Designer David Rockwell offers a guide to his creativity
The COVID-19 pandemic cut the bonds between people and emptied the spaces they encountered. For award-winning architect and theater designer David Rockwell, it struck at the very heart of his work.
From the design of the KAOS nightclub in Las Vegas to the transformation of historic Los Angeles Union Station to the Oscars, creating spaces for people to congregate has always been a central concern. Now this idea was actually dangerous.
In his first Zoom meeting with newly estranged members of his staff of 250, Rockwell began with grim humor against the backdrop of a frightened and locked town.
“I opened by saying, ‘Well, here’s the good news: at least we don’t depend on creating experiences to bring people together for a living.’ There was a kind of silence and I said, “Just kidding. In fact, this is what we do. So we have to find ways to do it. ”
As the nation cautiously emerges from its forties, Rockwell offers exactly that in book form: “Drama” – a sort of mood board for the way Rockwell sees the world and plenty of ideas for what one might look like. new post-COVID-19 world.
“Drama” is firmly at the intersection of theater and architecture, using examples from inside and outside the company to identify six fundamental concepts that the two disciplines share: audience, ensemble, worlds, history, travel and impermanence.
“I’ve thought about it for sort of my entire adult life because I’ve never seen a line between architecture and theater,” says Rockwell. “It’s been more of a feedback loop for me.”
The book, written with Bruce Mau and published by Phaidon, is full of striking images to explain the ideas. For example, how his design work for the Nobu Downtown restaurant found creative ways around architectural restrictions or how the Spanish Steps in Rome are designed to draw the eye to the sacred. He writes: “For me, design is about bringing people together and making them feel something.”
Count no less than Frank Gehry as a fan. “David is a great leader and a great inspiration in architecture, design, theater, well, you name him,” he said. “He’s a voracious designer, but he’s just as great a listener with boundless curiosity. . “Drama” shows you all the facets of this great talent. “
Throughout the book is a relentless optimistic view that life can be better and more beautiful if we just start by designing better spaces, especially where people meet.
“It’s such a positive thing to do something,” says Rockwell, who donates his share of royalties from the book to The Actors Fund. “One of the things designers can do is actually help create a solution.”
The Rockwell Group designs everything from cafes to theater sets.

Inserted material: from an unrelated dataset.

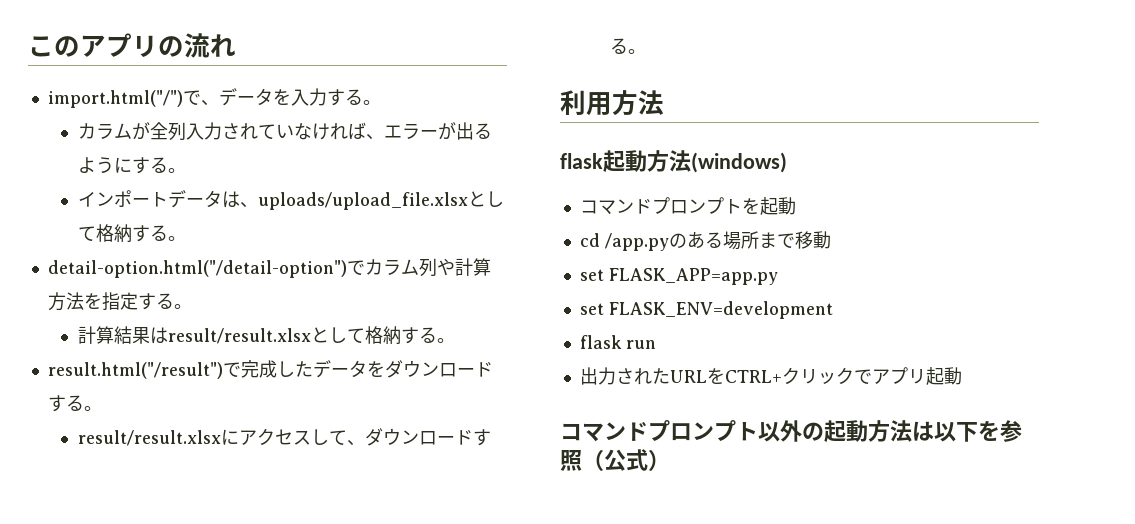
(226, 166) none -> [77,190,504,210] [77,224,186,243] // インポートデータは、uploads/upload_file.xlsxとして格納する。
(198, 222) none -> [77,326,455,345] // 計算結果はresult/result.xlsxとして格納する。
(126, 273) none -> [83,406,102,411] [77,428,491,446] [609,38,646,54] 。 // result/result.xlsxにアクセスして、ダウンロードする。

Rockwell’s first Broadway show was “The Rocky Horror Show” in 2000, and the credits started to pile up: “Hairspray”, “Legally Blonde”, “The Normal Heart” and “Tootsie”, among them. He won a Tony Award for “She Loves Me”.
Its architecture affects its settings and vice versa. When designing JetBlue’s $ 800 million terminal in New York City, Rockwell convinced the airline to consult with Tony award-winning choreographer-choreographer Jerry Mitchell to improve passenger movement.
The book illustrates a varied and multidisciplinary spirit, including interviews with architect Daniel Libeskind, music producer and composer Quincy Jones, museum director and curator Thelma Golden, playwright and actress Anna Deavere Smith, conductor and humanitarian José Andrés, and the Oscar winning production. designer Adam Stockhausen.
Rockwell has given a lot of thought to how we will come out of lockdown and maybe redefine what our public spaces mean, especially our open plan offices.
“After COVID, I think patterns of movement – choreography, understanding how people move, understanding adaptability – will be important for cities,” he says. “We are in a period of redefinition. So what are we going to do in the offices, why we have to go, I think everything is ripe to be reinvented.
Rockwell sees the continued need for Zoom meetings as something that will last after the pandemic, but he’s still a fan of face-to-face meetings, which can spark collaborations and new ideas.
“All the planning you put into designing something is hopefully allowing some spontaneous activity to happen,” he says. “It’s the 15 minutes between meetings when you meet someone having a cup of coffee and you might have an idea that won’t come from Zoom.”
He sees flexibility in the nation’s future, like the giant blue foam blocks he created as playground equipment that put the power of creation and collaboration in the hands of children. The Rockwell Group has helped restaurants during the pandemic by designing modular outdoor dining spaces and imagining portable staging for theater companies.
“There are opportunities for new creative ideas to hit the market,” he says. “There are spaces that are only used three or four hours a day. Are there other uses we can use them for? “
Rockwell recently showed his flexibility and style by creating an intimate cocktail lounge and gardens for the Oscars telecast, somehow succeeding in keeping him socially aloof but also stylish and keeping up with the early Oscars.
“I felt it was a chance to anchor it in the history and the power of films,” he says. “It was a complete game. It was like being a student again. It was three whole nights and a lot of intense work in Los Angeles but totally satisfying.”